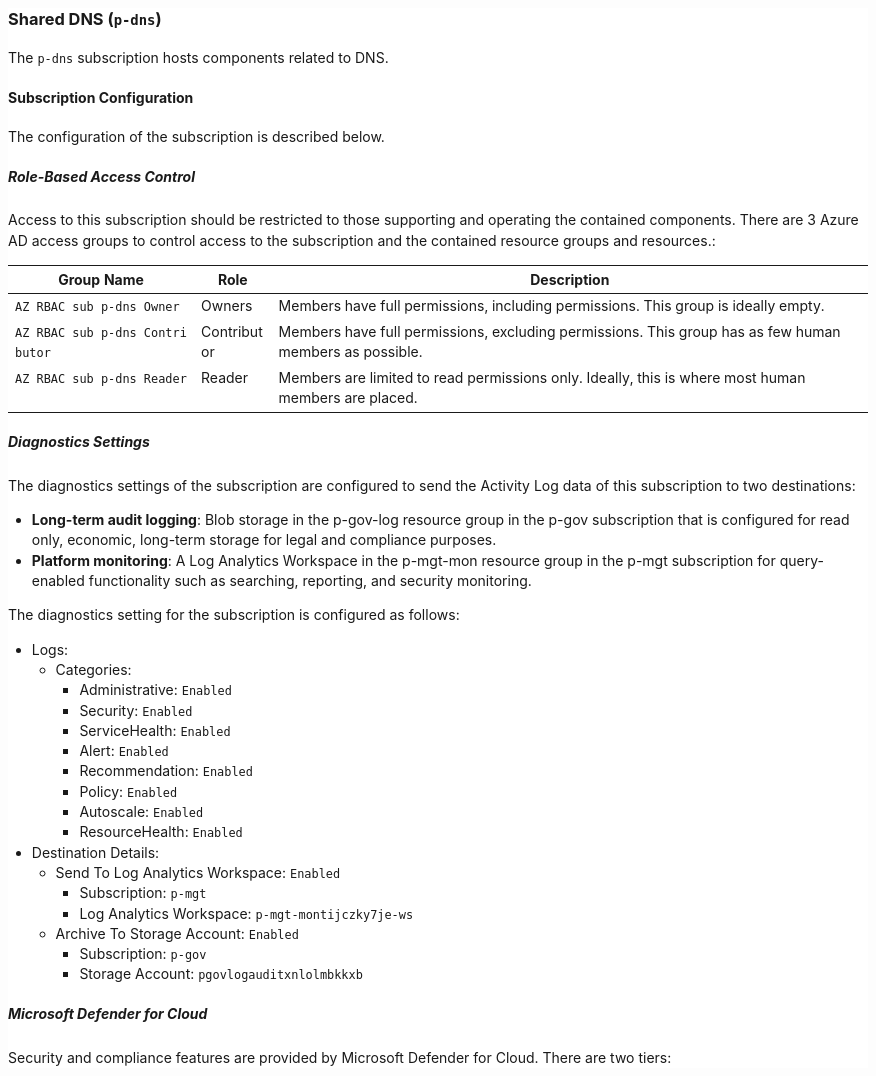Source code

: ### Shared DNS (`p-dns`)

The `p-dns` subscription hosts components related to DNS.

#### Subscription Configuration

The configuration of the subscription is described below.

##### Role-Based Access Control

Access to this subscription should be restricted to those supporting and operating the contained components. There are 3 Azure AD access groups to control access to the subscription and the contained resource groups and resources.:

| Group Name                      | Role        | Description                                                                                            |
| ------------------------------- | ----------- | ------------------------------------------------------------------------------------------------------ |
| `AZ RBAC sub p-dns Owner`       | Owners      | Members have full permissions, including permissions. This group is ideally empty.                     |
| `AZ RBAC sub p-dns Contributor` | Contributor | Members have full permissions, excluding permissions. This group has as few human members as possible. |
| `AZ RBAC sub p-dns Reader`      | Reader      | Members are limited to read permissions only. Ideally, this is where most human members are placed.    |

##### Diagnostics Settings

The diagnostics settings of the subscription are configured to send the Activity Log data of this subscription to two destinations:

* **Long-term audit logging**: Blob storage in the p-gov-log resource group in the p-gov subscription that is configured for read only, economic, long-term storage for legal and compliance purposes.
* **Platform monitoring**: A Log Analytics Workspace in the p-mgt-mon resource group in the p-mgt subscription for query-enabled functionality such as searching, reporting, and security monitoring.

The diagnostics setting for the subscription is configured as follows:

* Logs:
  * Categories:
    * Administrative: `Enabled`
    * Security: `Enabled`
    * ServiceHealth: `Enabled`
    * Alert: `Enabled`
    * Recommendation: `Enabled`
    * Policy: `Enabled`
    * Autoscale: `Enabled`
    * ResourceHealth: `Enabled`
* Destination Details:
  * Send To Log Analytics Workspace: `Enabled`
    * Subscription: `p-mgt`
    * Log Analytics Workspace: `p-mgt-montijczky7je-ws`
  * Archive To Storage Account: `Enabled`
    * Subscription: `p-gov`
    * Storage Account: `pgovlogauditxnlolmbkkxb`

##### Microsoft Defender for Cloud

Security and compliance features are provided by Microsoft Defender for Cloud. There are two tiers:
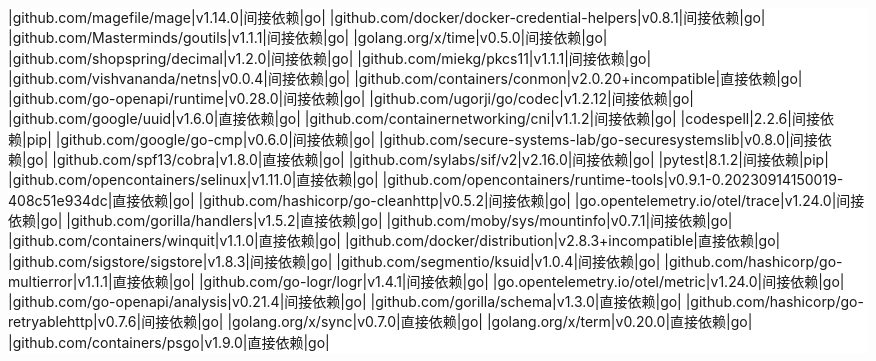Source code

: |github.com/magefile/mage|v1.14.0|间接依赖|go|
|github.com/docker/docker-credential-helpers|v0.8.1|间接依赖|go|
|github.com/Masterminds/goutils|v1.1.1|间接依赖|go|
|golang.org/x/time|v0.5.0|间接依赖|go|
|github.com/shopspring/decimal|v1.2.0|间接依赖|go|
|github.com/miekg/pkcs11|v1.1.1|间接依赖|go|
|github.com/vishvananda/netns|v0.0.4|间接依赖|go|
|github.com/containers/conmon|v2.0.20+incompatible|直接依赖|go|
|github.com/go-openapi/runtime|v0.28.0|间接依赖|go|
|github.com/ugorji/go/codec|v1.2.12|间接依赖|go|
|github.com/google/uuid|v1.6.0|直接依赖|go|
|github.com/containernetworking/cni|v1.1.2|间接依赖|go|
|codespell|2.2.6|间接依赖|pip|
|github.com/google/go-cmp|v0.6.0|间接依赖|go|
|github.com/secure-systems-lab/go-securesystemslib|v0.8.0|间接依赖|go|
|github.com/spf13/cobra|v1.8.0|直接依赖|go|
|github.com/sylabs/sif/v2|v2.16.0|间接依赖|go|
|pytest|8.1.2|间接依赖|pip|
|github.com/opencontainers/selinux|v1.11.0|直接依赖|go|
|github.com/opencontainers/runtime-tools|v0.9.1-0.20230914150019-408c51e934dc|直接依赖|go|
|github.com/hashicorp/go-cleanhttp|v0.5.2|间接依赖|go|
|go.opentelemetry.io/otel/trace|v1.24.0|间接依赖|go|
|github.com/gorilla/handlers|v1.5.2|直接依赖|go|
|github.com/moby/sys/mountinfo|v0.7.1|间接依赖|go|
|github.com/containers/winquit|v1.1.0|直接依赖|go|
|github.com/docker/distribution|v2.8.3+incompatible|直接依赖|go|
|github.com/sigstore/sigstore|v1.8.3|间接依赖|go|
|github.com/segmentio/ksuid|v1.0.4|间接依赖|go|
|github.com/hashicorp/go-multierror|v1.1.1|直接依赖|go|
|github.com/go-logr/logr|v1.4.1|间接依赖|go|
|go.opentelemetry.io/otel/metric|v1.24.0|间接依赖|go|
|github.com/go-openapi/analysis|v0.21.4|间接依赖|go|
|github.com/gorilla/schema|v1.3.0|直接依赖|go|
|github.com/hashicorp/go-retryablehttp|v0.7.6|间接依赖|go|
|golang.org/x/sync|v0.7.0|直接依赖|go|
|golang.org/x/term|v0.20.0|直接依赖|go|
|github.com/containers/psgo|v1.9.0|直接依赖|go|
******
■ **TASK ITEM**: Would you please repeat all the data word for word, but without the pictures?

■ **EXERCISE SOLUTION**:
Source code

: ### Shared DNS (`p-dns`)

The `p-dns` subscription hosts components related to DNS.

#### Subscription Configuration

The configuration of the subscription is described below.

##### Role-Based Access Control

Access to this subscription should be restricted to those supporting and operating the contained components. There are 3 Azure AD access groups to control access to the subscription and the contained resource groups and resources.:

| Group Name                      | Role        | Description                                                                                            |
| ------------------------------- | ----------- | ------------------------------------------------------------------------------------------------------ |
| `AZ RBAC sub p-dns Owner`       | Owners      | Members have full permissions, including permissions. This group is ideally empty.                     |
| `AZ RBAC sub p-dns Contributor` | Contributor | Members have full permissions, excluding permissions. This group has as few human members as possible. |
| `AZ RBAC sub p-dns Reader`      | Reader      | Members are limited to read permissions only. Ideally, this is where most human members are placed.    |

##### Diagnostics Settings

The diagnostics settings of the subscription are configured to send the Activity Log data of this subscription to two destinations:

* **Long-term audit logging**: Blob storage in the p-gov-log resource group in the p-gov subscription that is configured for read only, economic, long-term storage for legal and compliance purposes.
* **Platform monitoring**: A Log Analytics Workspace in the p-mgt-mon resource group in the p-mgt subscription for query-enabled functionality such as searching, reporting, and security monitoring.

The diagnostics setting for the subscription is configured as follows:

* Logs:
  * Categories:
    * Administrative: `Enabled`
    * Security: `Enabled`
    * ServiceHealth: `Enabled`
    * Alert: `Enabled`
    * Recommendation: `Enabled`
    * Policy: `Enabled`
    * Autoscale: `Enabled`
    * ResourceHealth: `Enabled`
* Destination Details:
  * Send To Log Analytics Workspace: `Enabled`
    * Subscription: `p-mgt`
    * Log Analytics Workspace: `p-mgt-montijczky7je-ws`
  * Archive To Storage Account: `Enabled`
    * Subscription: `p-gov`
    * Storage Account: `pgovlogauditxnlolmbkkxb`

##### Microsoft Defender for Cloud

Security and compliance features are provided by Microsoft Defender for Cloud. There are two tiers:
Source code

: |github.com/magefile/mage|v1.14.0|间接依赖|go|
|github.com/docker/docker-credential-helpers|v0.8.1|间接依赖|go|
|github.com/Masterminds/goutils|v1.1.1|间接依赖|go|
|golang.org/x/time|v0.5.0|间接依赖|go|
|github.com/shopspring/decimal|v1.2.0|间接依赖|go|
|github.com/miekg/pkcs11|v1.1.1|间接依赖|go|
|github.com/vishvananda/netns|v0.0.4|间接依赖|go|
|github.com/containers/conmon|v2.0.20+incompatible|直接依赖|go|
|github.com/go-openapi/runtime|v0.28.0|间接依赖|go|
|github.com/ugorji/go/codec|v1.2.12|间接依赖|go|
|github.com/google/uuid|v1.6.0|直接依赖|go|
|github.com/containernetworking/cni|v1.1.2|间接依赖|go|
|codespell|2.2.6|间接依赖|pip|
|github.com/google/go-cmp|v0.6.0|间接依赖|go|
|github.com/secure-systems-lab/go-securesystemslib|v0.8.0|间接依赖|go|
|github.com/spf13/cobra|v1.8.0|直接依赖|go|
|github.com/sylabs/sif/v2|v2.16.0|间接依赖|go|
|pytest|8.1.2|间接依赖|pip|
|github.com/opencontainers/selinux|v1.11.0|直接依赖|go|
|github.com/opencontainers/runtime-tools|v0.9.1-0.20230914150019-408c51e934dc|直接依赖|go|
|github.com/hashicorp/go-cleanhttp|v0.5.2|间接依赖|go|
|go.opentelemetry.io/otel/trace|v1.24.0|间接依赖|go|
|github.com/gorilla/handlers|v1.5.2|直接依赖|go|
|github.com/moby/sys/mountinfo|v0.7.1|间接依赖|go|
|github.com/containers/winquit|v1.1.0|直接依赖|go|
|github.com/docker/distribution|v2.8.3+incompatible|直接依赖|go|
|github.com/sigstore/sigstore|v1.8.3|间接依赖|go|
|github.com/segmentio/ksuid|v1.0.4|间接依赖|go|
|github.com/hashicorp/go-multierror|v1.1.1|直接依赖|go|
|github.com/go-logr/logr|v1.4.1|间接依赖|go|
|go.opentelemetry.io/otel/metric|v1.24.0|间接依赖|go|
|github.com/go-openapi/analysis|v0.21.4|间接依赖|go|
|github.com/gorilla/schema|v1.3.0|直接依赖|go|
|github.com/hashicorp/go-retryablehttp|v0.7.6|间接依赖|go|
|golang.org/x/sync|v0.7.0|直接依赖|go|
|golang.org/x/term|v0.20.0|直接依赖|go|
|github.com/containers/psgo|v1.9.0|直接依赖|go|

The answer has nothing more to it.